### Work to complete
From the line with "ring tip: (102, 159)" through the line with "ring mcp: (128, 149)", inclusive, return each line of the data below exactly and leave the rest out.

### Records provided

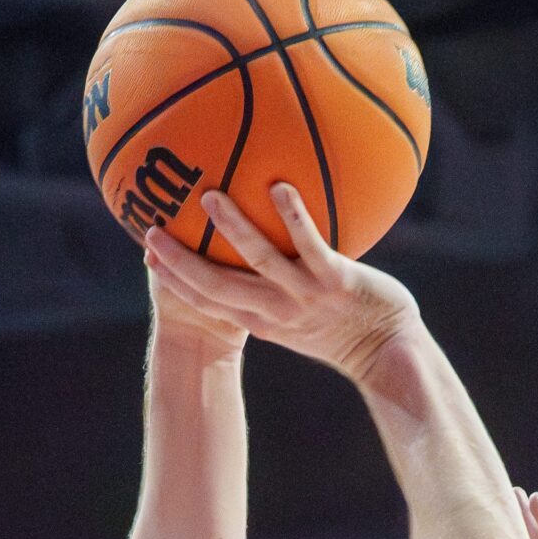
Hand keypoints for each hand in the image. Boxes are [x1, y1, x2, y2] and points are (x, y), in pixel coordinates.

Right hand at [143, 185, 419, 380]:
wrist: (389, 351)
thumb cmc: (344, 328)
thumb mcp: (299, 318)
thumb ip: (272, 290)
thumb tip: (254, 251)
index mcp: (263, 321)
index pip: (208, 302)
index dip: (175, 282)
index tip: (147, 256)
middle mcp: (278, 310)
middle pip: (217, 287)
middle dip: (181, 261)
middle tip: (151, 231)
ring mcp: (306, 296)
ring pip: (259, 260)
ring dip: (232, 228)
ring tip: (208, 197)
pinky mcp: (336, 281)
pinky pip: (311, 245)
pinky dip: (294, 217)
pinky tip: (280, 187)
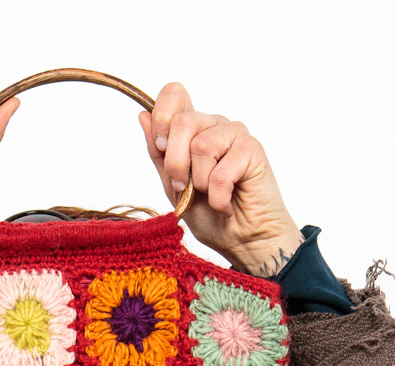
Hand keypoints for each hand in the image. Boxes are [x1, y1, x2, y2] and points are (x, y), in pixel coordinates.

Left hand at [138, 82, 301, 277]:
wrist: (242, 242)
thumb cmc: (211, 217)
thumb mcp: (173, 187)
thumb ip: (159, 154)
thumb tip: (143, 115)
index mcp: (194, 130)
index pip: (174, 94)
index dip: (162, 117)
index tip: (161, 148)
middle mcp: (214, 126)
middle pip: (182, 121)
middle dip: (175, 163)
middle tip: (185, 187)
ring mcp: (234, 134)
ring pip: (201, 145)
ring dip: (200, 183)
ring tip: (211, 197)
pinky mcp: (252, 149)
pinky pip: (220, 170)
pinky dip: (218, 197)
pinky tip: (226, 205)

==

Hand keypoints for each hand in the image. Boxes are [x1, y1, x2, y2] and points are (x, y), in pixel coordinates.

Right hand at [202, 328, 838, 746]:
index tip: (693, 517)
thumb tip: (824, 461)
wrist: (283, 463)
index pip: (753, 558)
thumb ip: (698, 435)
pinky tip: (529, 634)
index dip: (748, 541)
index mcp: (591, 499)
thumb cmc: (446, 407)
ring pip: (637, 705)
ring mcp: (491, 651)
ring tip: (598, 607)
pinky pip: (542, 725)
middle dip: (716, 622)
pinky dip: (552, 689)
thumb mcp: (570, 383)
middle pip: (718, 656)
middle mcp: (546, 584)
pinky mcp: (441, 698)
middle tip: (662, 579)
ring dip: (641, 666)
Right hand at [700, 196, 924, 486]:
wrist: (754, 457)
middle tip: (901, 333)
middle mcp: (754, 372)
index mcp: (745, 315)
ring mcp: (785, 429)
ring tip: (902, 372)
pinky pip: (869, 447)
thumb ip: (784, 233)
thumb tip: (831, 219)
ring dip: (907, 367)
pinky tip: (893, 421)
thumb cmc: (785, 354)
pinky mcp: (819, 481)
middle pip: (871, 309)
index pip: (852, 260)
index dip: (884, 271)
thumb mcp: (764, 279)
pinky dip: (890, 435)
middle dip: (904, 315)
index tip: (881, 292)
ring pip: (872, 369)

---

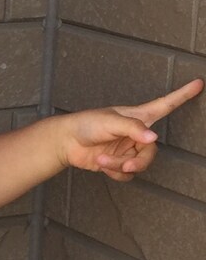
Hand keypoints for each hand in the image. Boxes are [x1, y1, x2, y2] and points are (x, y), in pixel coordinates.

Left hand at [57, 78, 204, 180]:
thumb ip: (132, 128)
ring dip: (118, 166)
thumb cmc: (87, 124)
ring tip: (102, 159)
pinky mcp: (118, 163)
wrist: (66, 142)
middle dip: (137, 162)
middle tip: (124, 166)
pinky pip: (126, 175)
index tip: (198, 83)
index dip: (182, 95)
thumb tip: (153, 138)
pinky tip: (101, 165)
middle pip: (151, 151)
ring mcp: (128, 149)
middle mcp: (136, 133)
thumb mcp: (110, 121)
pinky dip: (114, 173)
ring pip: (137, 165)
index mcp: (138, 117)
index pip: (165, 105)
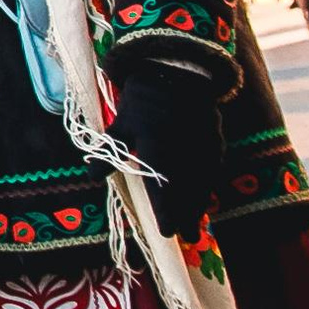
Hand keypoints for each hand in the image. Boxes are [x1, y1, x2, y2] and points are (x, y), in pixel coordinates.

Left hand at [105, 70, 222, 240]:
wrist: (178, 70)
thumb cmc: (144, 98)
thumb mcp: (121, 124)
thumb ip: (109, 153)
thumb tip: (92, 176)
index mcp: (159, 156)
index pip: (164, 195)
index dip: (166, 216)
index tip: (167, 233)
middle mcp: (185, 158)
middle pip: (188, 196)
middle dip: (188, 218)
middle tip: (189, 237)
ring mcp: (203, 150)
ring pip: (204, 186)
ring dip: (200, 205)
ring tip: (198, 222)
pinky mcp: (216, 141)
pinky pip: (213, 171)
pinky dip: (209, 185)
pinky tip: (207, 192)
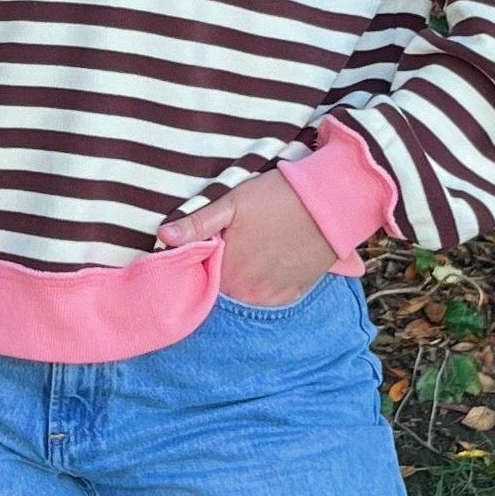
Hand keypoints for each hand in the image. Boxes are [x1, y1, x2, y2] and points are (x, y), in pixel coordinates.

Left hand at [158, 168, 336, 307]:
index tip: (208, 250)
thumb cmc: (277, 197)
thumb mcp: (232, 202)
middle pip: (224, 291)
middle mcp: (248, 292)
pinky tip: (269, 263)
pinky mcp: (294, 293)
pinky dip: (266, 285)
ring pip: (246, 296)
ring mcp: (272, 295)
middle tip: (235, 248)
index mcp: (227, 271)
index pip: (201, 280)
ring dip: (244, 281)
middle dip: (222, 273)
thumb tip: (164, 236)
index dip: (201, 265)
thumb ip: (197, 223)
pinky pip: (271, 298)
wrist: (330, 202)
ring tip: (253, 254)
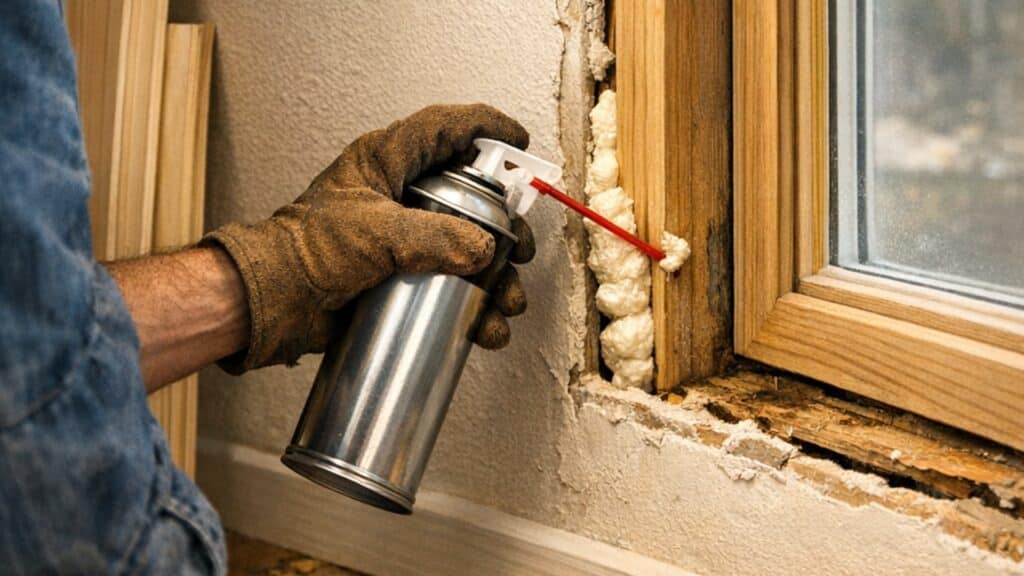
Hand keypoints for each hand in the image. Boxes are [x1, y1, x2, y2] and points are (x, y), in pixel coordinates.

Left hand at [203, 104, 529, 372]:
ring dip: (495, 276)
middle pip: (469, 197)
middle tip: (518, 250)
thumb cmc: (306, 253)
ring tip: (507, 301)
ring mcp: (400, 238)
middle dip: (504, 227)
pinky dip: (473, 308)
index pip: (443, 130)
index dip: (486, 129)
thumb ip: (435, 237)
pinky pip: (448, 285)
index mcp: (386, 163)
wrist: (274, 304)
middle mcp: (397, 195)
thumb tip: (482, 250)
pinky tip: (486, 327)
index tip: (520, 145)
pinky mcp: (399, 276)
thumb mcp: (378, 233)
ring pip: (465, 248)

### Task result
ring tip: (102, 159)
pinky mcp: (118, 163)
wrist: (66, 142)
middle dip: (137, 162)
middle tip: (124, 166)
pinky pip: (126, 175)
index tip: (198, 83)
index dip: (182, 95)
thumb tip: (153, 138)
pinky tip: (101, 165)
middle pip: (151, 151)
ring mcp: (128, 149)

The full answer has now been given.